Also referred to as water baths or water oven, sous vide basically means “under vacuum” in French which involves placing food in vacuum-sealed pouches inside a water bath at a precise temperature. Temperature stability is vital when it comes to choosing the machine because cooking temperatures can vary from several degrees to as small as 0.1°C therefore you want to know how quickly a machine can bring water back up to temperature when cold food goes in. There are two types of sous-vide machines that users can choose from:
SOUS-VIDE WATER BATH
A self-contained temperature controller and heater with a set water bath, it tends to be bulkier and more expensive. The built-in bath size also means limited options in terms of container size thus larger amounts of food have to be cooked in numerous rounds and can be less precise than immersion circulators. However, it is good enough for a smaller restaurant that offers sous-vide dishes occasionally. It is easy to use as natural circulation is achieved when the base silicone heating element transmits heat evenly to the water within. Warm water will rise to the top as the cooler water sinks to the bottom and mixes both hot and cold to create the circulation. The natural circulation ensures all the water and food in the bath reaches the same temperature without any hot or cold spots. Look for one equipped with a stainless steel rack to hold food pouches for even heat distribution and also keep them from floating upwards.

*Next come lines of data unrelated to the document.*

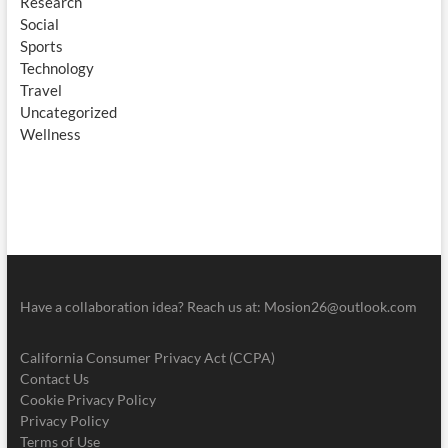
Research
Social
Sports
Technology
Travel
Uncategorized
Wellness
Have a collaboration idea? Reach us at:
Mosion26@outlook.com
California Consumer Privacy Act (CCPA)
Contact Us
Cookie Privacy Policy
Privacy Policy
Terms of Use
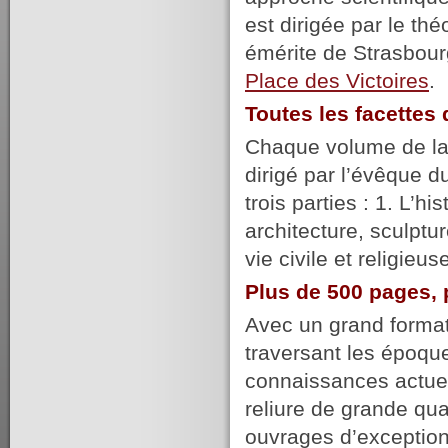
est dirigée par le t
émérite de Strasbour
Place des Victoires
.
Toutes les facette
Chaque volume de la c
dirigé par l’évêque du
trois parties : 1. L’hi
architecture, sculptur
vie civile et religie
Plus de 500 pages, 
Avec un grand format,
traversant les époqu
connaissances actuel
reliure de grande qu
ouvrages d’exception,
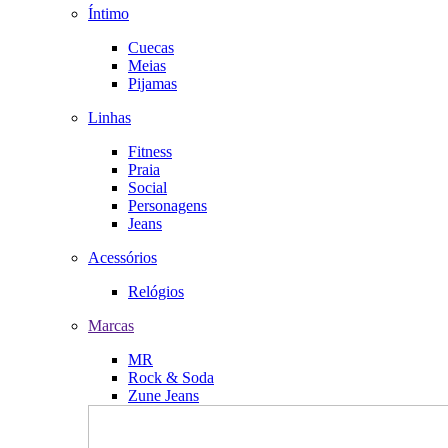
Íntimo
Cuecas
Meias
Pijamas
Linhas
Fitness
Praia
Social
Personagens
Jeans
Acessórios
Relógios
Marcas
MR
Rock & Soda
Zune Jeans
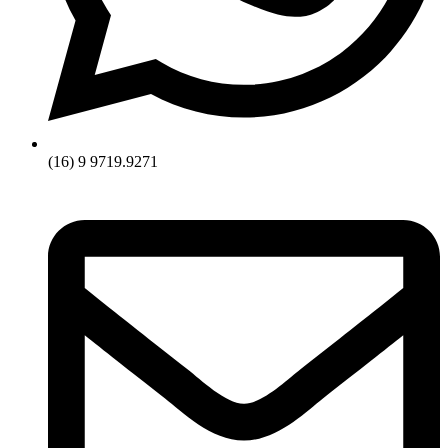
(16) 9 9719.9271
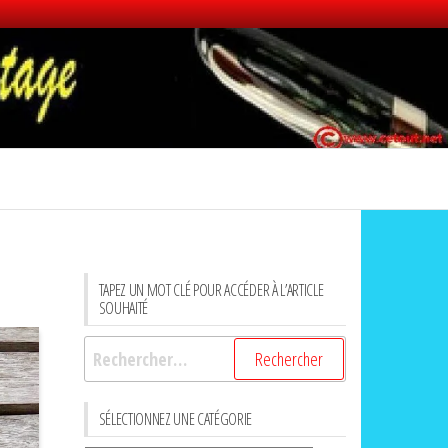
TAPEZ UN MOT CLÉ POUR ACCÉDER À L’ARTICLE
SOUHAITÉ
Rechercher :
SÉLECTIONNEZ UNE CATÉGORIE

If you need very consistent temperature, this option might work out well because it consists of a heating element and a water pump that combine to heat and circulate the water thus keeping the temperature steady. In addition, the water pump works to ensure even heating of water so that hot and cold spots are eliminated. Many go for this option because the small unit can be used with almost any type of container; stock pots if there are plenty of pouches of food, even plastic tubs for small amounts. This results in saving energy costs and speeding up the heating process. Temperature stability has been found to be the best, regularly able to keep to within 1°C and some even more stable.
TIPS & ADVICE
Senior Sous Chef, Tanzini
“Look for the 3Cs. Compatibility with your mise en place, menu and kitchen space. Cost is of course a factor; you would not want to invest in an extremely pricey one if you do not use it regularly enough. Credibility is also important; especially after-sales service. My personal additional criteria would be user-friendliness and how well it can withstand the way our kitchen “abuses technology”.